▶ _Problem statement_
Rewrite the lines from the one containing "براساس شغل مورد تقاضا" through the one containing "پزشکی و درمانی", putting "معلم" in place of "مدرس و مربی" and changing nothing else. Give only those lines.
Start of Block
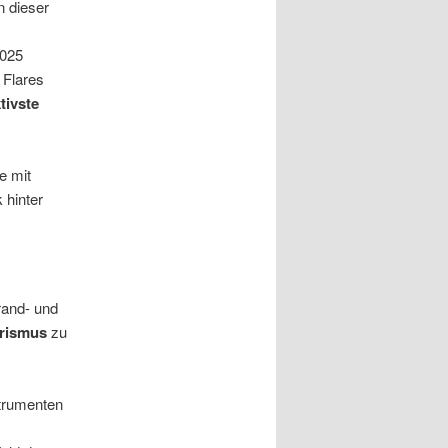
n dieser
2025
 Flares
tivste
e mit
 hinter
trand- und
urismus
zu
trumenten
End of Block
Start of Block
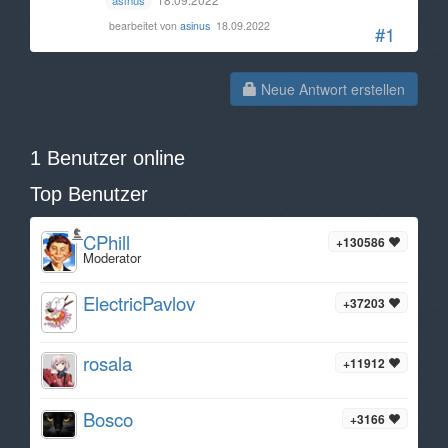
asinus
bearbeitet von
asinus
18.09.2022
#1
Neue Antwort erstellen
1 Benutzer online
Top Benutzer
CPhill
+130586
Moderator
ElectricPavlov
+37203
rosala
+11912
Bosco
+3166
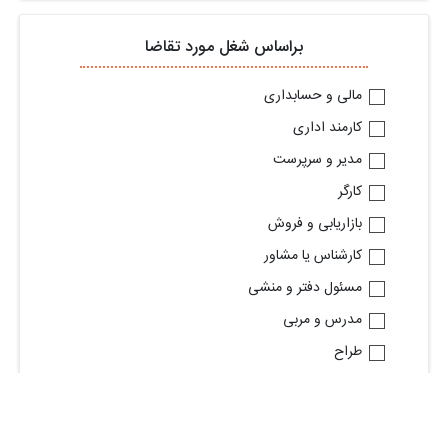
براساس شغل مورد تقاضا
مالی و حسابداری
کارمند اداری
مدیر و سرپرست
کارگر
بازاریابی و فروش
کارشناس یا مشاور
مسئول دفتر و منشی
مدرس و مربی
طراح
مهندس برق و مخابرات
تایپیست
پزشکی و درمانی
End of Block
▶ _Answer area_
براساس شغل مورد تقاضا
مالی و حسابداری
کارمند اداری
مدیر و سرپرست
کارگر
بازاریابی و فروش
کارشناس یا مشاور
مسئول دفتر و منشی
معلم
طراح
مهندس برق و مخابرات
تایپیست
پزشکی و درمانی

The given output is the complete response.